Technical F1 Unlocked
TECH TUESDAY: Why a closer look at the Aston Martin AMR23 reveals an inspired – and original – design
Aston Martin's podium in Bahrain turned heads, and comparisons began to be drawn between their AMR23 and the 2022 championship-winning Red Bull RB18. But in the detail, it looks like the team in green have forged their own path. Mark Hughes takes a closer look.
Aston Martin have stood accused of simply copying last year’s Red Bull RB18 to create the AMR23 which caused such a sensation in Bahrain.
However, although the sidepod looks similar in profile it’s very different on top. There has been plenty of original thought evident at this team in the past couple of seasons, and it can be seen in the detail of the AMR23, and last year in the clever new rear wing they introduced at the Hungarian Grand Prix.
This was so ingenious that it was allowed only to run for the remainder of last season – as it was accepted it did not break any regulation – but caused the 2023 regulations to be rewritten so that it was outlawed.

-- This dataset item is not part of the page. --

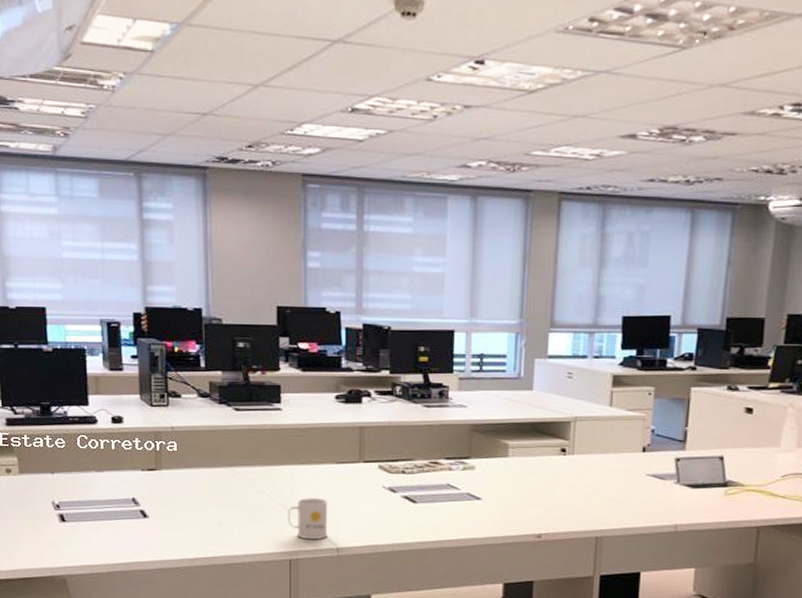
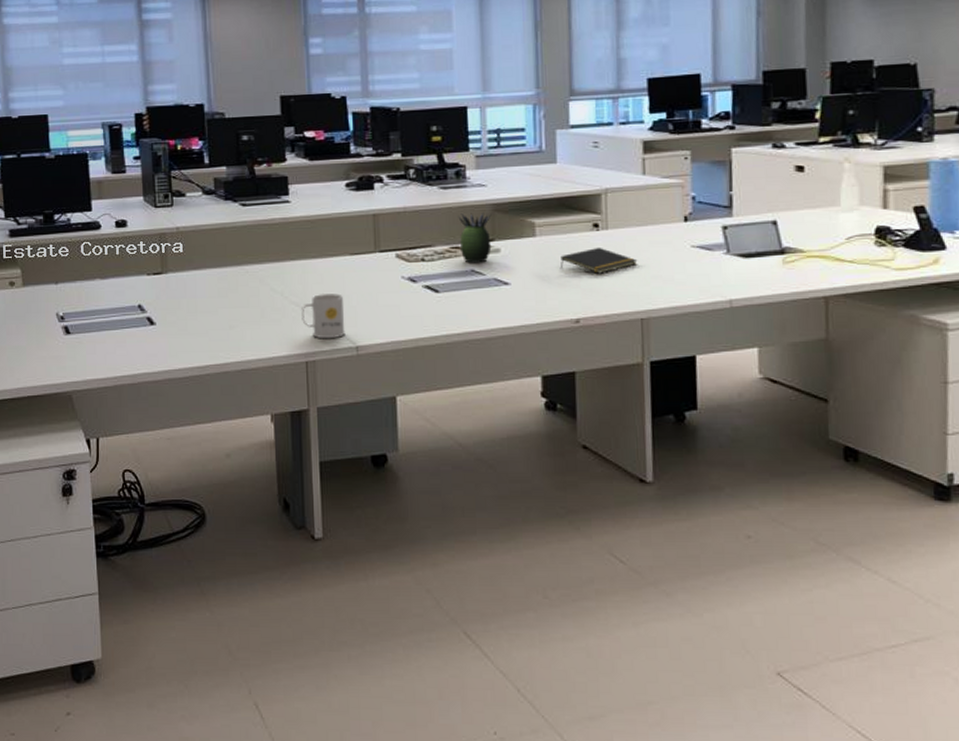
succulent plant: none [438,431,470,478] -> present [458,213,492,263]
notepad: none [527,470,598,495] -> present [560,247,638,274]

The rear wing subverted the regulations which sought to smooth-out the wake by prescribing curvatures of a maximum radius at the endplates. Having no defined corner for the endplates reduced the effectiveness of the wing, and Aston Martin countered that by incorporating a ‘rolled’ endplate which adhered to the radius curve regulations but had the same effect as a traditional squared-off endplate.
In the AMR23, we see a very deep channel between the outer sidepods and the engine cover only visible from above. This will probably have the effect of accelerating the airflow towards the gap between the rear wheels and over the diffuser even harder, and increasing the underfloor flow as a result of how the upper flow interacts with the diffuser.
Another little tweak Aston have employed to boost diffuser performance is a winglet low down on the outside of the endplate. Last week with Red Bull’s floor edge we looked at how mini-wings are used not just to add a small measure of downforce in themselves, but also – by their manipulation of air pressures – to energise other, more powerful downforce-creating parts of the car.
We looked at how the floor edge winglet at the floor cut-out increased the power of the vortex which sped up the whole underfloor airflow. This time around we can look at how the winglet on the Aston Martin’s endplate plays a similar airflow-boosting role.
Of standard aerofoil shape, the lower pressure on the underside of the wing created by its shape will induce some downforce in its own right. But more importantly, that low pressure created by the wing underside will have the effect of pulling the airflow exiting the adjacent diffuser outwards.
The bigger the expansion area of the diffuser, the lower the air pressure will be at the throat of the diffuser (its lowest point, before it kicks upwards). The lower the pressure there, the faster the air is induced to move through the floor, and the greater the downforce.
Aston are clearly on their own very productive path, regardless of where their inspiration has been taken from.